L’Exception et la règle, de Bertolt Brecht, traduction de Bernard Sobel et Jean Dufour, mise en scène de Bernard Sobel
L’Exception et la règle de Bertolt Brecht, traduction de Bernard Sobel et Jean Dufour, mise en scène de Bernard Sobel
« Imbécile/ne peux-tu pas comprendre qu’un service/ est rendu à l’humanité/ quand le pétrole est extrait du sol ?/ Laisse tomber celui qui tombe, et donne-lui un coup de pied/ Car c’est bien ainsi. /Celui qui ne se méfie pas est un imbécile./Confiance égale bêtise./ Lehrstück: pièce didactique; nous sommes là pour apprendre quelque chose et ne pas rentrer les mains vides après le spectacle mais armés pour penser et, si possible, agir.
Bernard Sobel reprend cette pièce-clé qu’il avait déjà mise en scène, entre autres, dans les anciennes halles de Paris en 1970 et a eu l’idée toute simple ,et donc lumineuse, de la confier en partie, aux jeunes élèves de la Thélème Théâtre École. Nous sommes-là pour apprendre, eux aussi. La représentation commence par un défi: la « classe » bien alignée, reste rangée et joue la pièce mot par mot. Les didascalies, le nom des personnages, leurs répliques, tout fonctionne et chaque mot produit du jeu que les comédiens nous donnent à écouter. Belle école !
La troupe fidèle de Bernard Sobel prend le relais. Elle connaît bien la magnifique salle aux murs de pierres blanches de l’Épée de bois: Julie Brochen, Marc Berman, Claude Guyonnet, Boris Gawlick, Mathieu Marie et Sylvain Martin y jouent aussi dans la même soirée La Mort d’Empédocle de Friedrich Hölderlin.
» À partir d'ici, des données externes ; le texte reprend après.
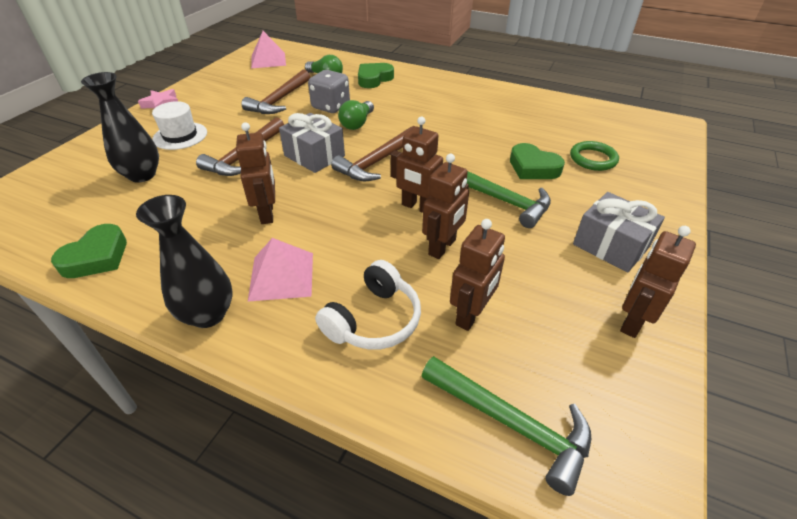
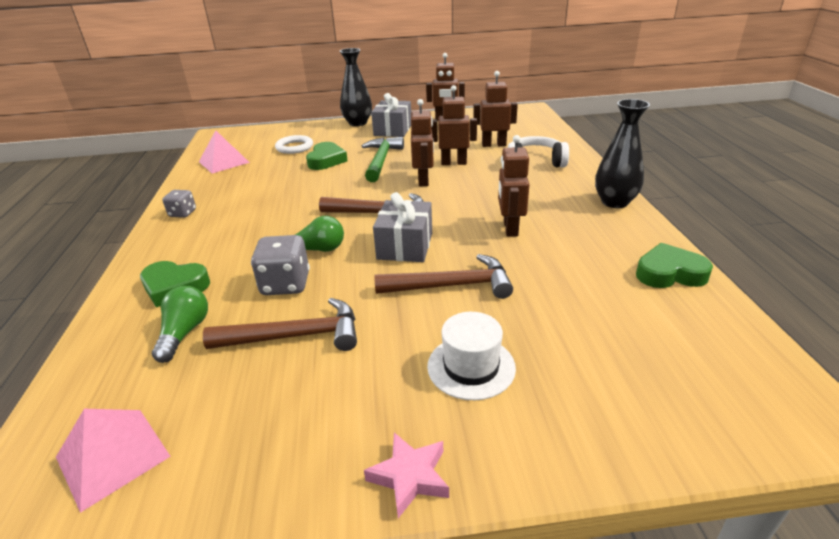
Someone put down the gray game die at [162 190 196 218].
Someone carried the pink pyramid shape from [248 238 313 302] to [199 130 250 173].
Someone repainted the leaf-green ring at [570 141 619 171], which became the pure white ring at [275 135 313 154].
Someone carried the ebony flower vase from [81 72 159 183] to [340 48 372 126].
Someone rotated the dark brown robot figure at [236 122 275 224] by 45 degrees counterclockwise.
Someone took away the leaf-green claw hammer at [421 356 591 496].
Le lien : la question de la croyance, de l’espoir politique. Empédocle renonce au suicide pour continuer sa route malgré, ou grâce aux désillusions.L’Exception et la règle nous en donne le mode d’emploi: « Nous allons vous rapporter /L’histoire d’un voyage./Un exploiteur/ Et deux exploités l’entreprennent. /Observez bien/le comportement de ces gens:/ Trouvez-le étrange,/même s’il n’est pas étrange/Inexplicable, /même s’il est coutumier/ Incompréhensible,/ même s’il est la règle. »
C’est clair et d’une implacable ironie. Un théâtre « à l’os», au couteau plutôt. Pas d’emballage, nous suivons le récit nu d’un cheminement «normal », ce que Brecht appelle : la règle. Un marchand est pressé d’arriver à Ourga à travers le désert, pour y être le premier en affaires et ses deux serviteurs le sont, eux aussi, pour toucher leur salaire «normal». Arrive un événement qui ne fait pas diversion mais qui donne la clé de ce lehrstück : le marchand tue son porteur (après avoir renvoyé son guide) parce qu’il s’est « cru menacé », quand celui-ci lui a tendu sa gourde qu’il a vue comme une pierre menaçante. L’œuvre nous fait entrer tout droit dans la mauvaise foi juridique : la peur ressentie par l’oppresseur (le marchand a menacé son porteur et l’a blessé, il craint sa vengeance) légitime son crime, et par la victime. La partie civile : la veuve du porteur, est déboutée de sa plainte.
Évidemment, mais la pièce nous apprend à nous méfier des évidences-les mots qui comptent sont ceux du titre. Qu’est-ce que la règle? On s’aperçoit que c’est l’habitude qui rend aveugle. Et l’exception? Un geste de solidarité. Et comment fonder une société sur l’exception… en l’en écartant? Qu’est-ce que la loi? La normalisation des rapports de forces. Questions raisonnables, utiles et posées avec une économie d’une parfaite efficacité. Et pour notre grand plaisir: nous sommes pris au piège salutaire de l’ironie brechtienne. Didactique ? On en redemande.
Christine Friedel
Jusqu’au 2 mars, Théâtre de l’Epée de bois, route du Champ de manœuvre, Cartoucherie de Vincennes. Métro: Château de Vincennes+ navette gratuite. T. : 01 48 08 39 74.